JERUSALEM (The Blaze/AP) -- Vandals attacked a monastery in Jerusalem and a prominent school with a mixed Jewish-Arab student body on Tuesday, and police said they suspected Jewish extremists were behind the violence.
"Death to Christians" and other Hebrew-language graffiti was scrawled on the Greek Orthodox monastery in Jerusalem (tradition says that the tree used to make Jesus’s cross once stood at this location), while "Death to Arabs" was sprayed across a wall outside the bilingual "Hand in Hand" school in another part of the city. Haaretz has more:
Jerusalem police are investigating both incidents, and still unsure whether the two events are connected.
The bilingual school is a symbol of coexistence in Jerusalem, in which half the students are Jews and half are Arab who study together in both languages.

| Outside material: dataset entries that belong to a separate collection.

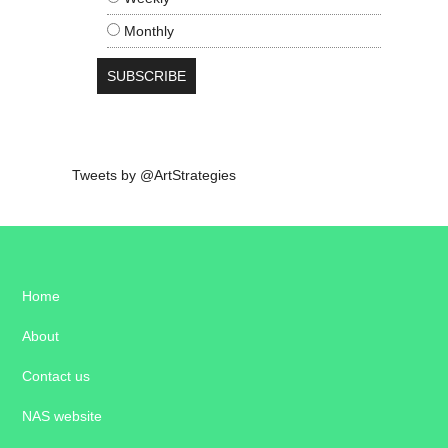
Monthly
Tweets by @ArtStrategies
Home
About
Contact us
NAS website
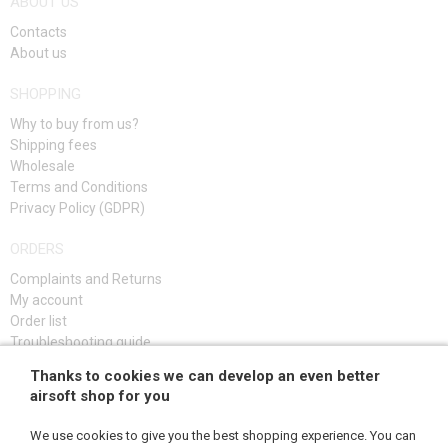
ABOUT US
Contacts
About us
SHOPPING
Why to buy from us?
Shipping fees
Wholesale
Terms and Conditions
Privacy Policy (GDPR)
ORDERS
Complaints and Returns
My account
Order list
Troubleshooting guide
Thanks to cookies we can develop an even better
SIGN UP
airsoft shop for you
We use cookies to give you the best shopping experience. You can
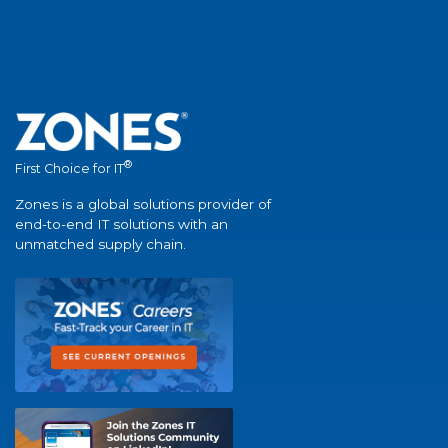
®
First Choice for IT
Zones is a global solutions provider of
end-to-end IT solutions with an
unmatched supply chain.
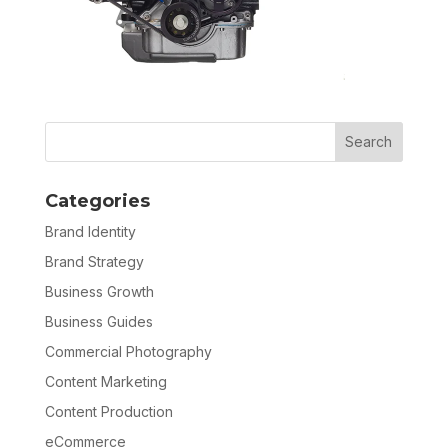
Categories
Brand Identity
Brand Strategy
Business Growth
Business Guides
Commercial Photography
Content Marketing
Content Production
eCommerce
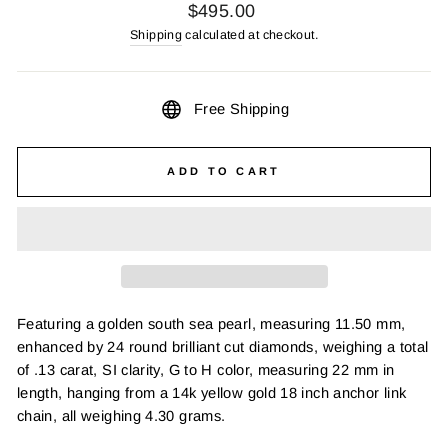
Regular
$495.00
price
Shipping
calculated at checkout.
Free Shipping
ADD TO CART
Featuring a golden south sea pearl, measuring 11.50 mm,
enhanced by 24 round brilliant cut diamonds, weighing a total
of .13 carat, SI clarity, G to H color, measuring 22 mm in
length, hanging from a 14k yellow gold 18 inch anchor link
chain, all weighing 4.30 grams.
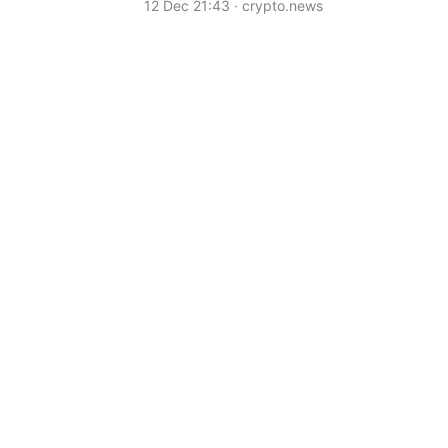
12 Dec 21:43 · crypto.news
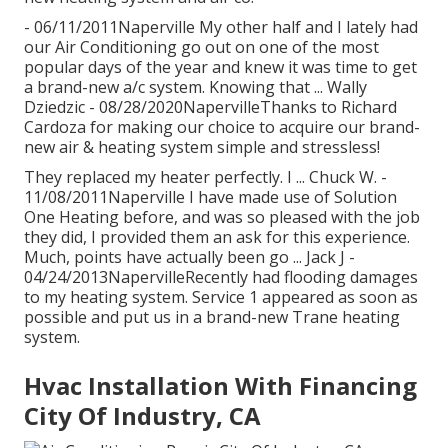
- 06/11/2011Naperville My other half and I lately had
our Air Conditioning go out on one of the most
popular days of the year and knew it was time to get
a brand-new a/c system. Knowing that ... Wally
Dziedzic - 08/28/2020NapervilleThanks to Richard
Cardoza for making our choice to acquire our brand-
new air & heating system simple and stressless!
They replaced my heater perfectly. I ... Chuck W. -
11/08/2011Naperville I have made use of Solution
One Heating before, and was so pleased with the job
they did, I provided them an ask for this experience.
Much, points have actually been go ... Jack J -
04/24/2013NapervilleRecently had flooding damages
to my heating system. Service 1 appeared as soon as
possible and put us in a brand-new Trane heating
system.
Hvac Installation With Financing
City Of Industry, CA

Israeli police spokesman Micky Rosenfeld said that "price tag" was also painted at the monastery - a reference to a practice of Jewish extremists who lash out against the Israeli government for actions against settlers.
Reuters further explains "price tag":
The term refers to retribution the settlers say they will exact for any attempt by the Israeli government to curb settlement in the West Bank, an area Palestinians seek as part of a future state. “Price Tag” attacks have targeted mosques, Palestinian homes and Israeli military installations in the occupied West Bank but vandalism of Christian holy sites in Jerusalem is extremely rare.
Israel's Army Radio reported that "Maccabees of Migron" was painted on the monastery, too. Maccabees were ancient Jewish heroes, and Migron is an unauthorized settlement facing a court-ordered evacuation next month.
In the West Bank, Palestinians said "Mohammed is a pig" and other hateful slogans were also found spray-painted near a gas station of an Arab village. Rosenfeld had no information about that incident.
Hard-line settlers believe Israel has a God-given right to the West Bank and east Jerusalem, territories Israel captured in 1967, and reject Palestinian claims to those lands.
Extremists, believed to be young Jewish settlers, have carried out dozens of attacks on Palestinians over the past two years, chopping down olive trees, vandalizing agricultural land and setting fire to mosques. Few arrests have been made.
The Abraham Fund Initiatives, which operates educational coexistence projects between Jewish and Arab citizens, condemned the graffiti at the Jerusalem school, one of the few places in the city where Jews and Arabs work and study together.
"The political violence against Arab citizens, dubbed 'price tag,' is aimed this time toward education for shared living between Arabs and Jews in Israel," it said. "This is an attack on a place that represents the wish of Arabs and Jews to build together a better future for their children."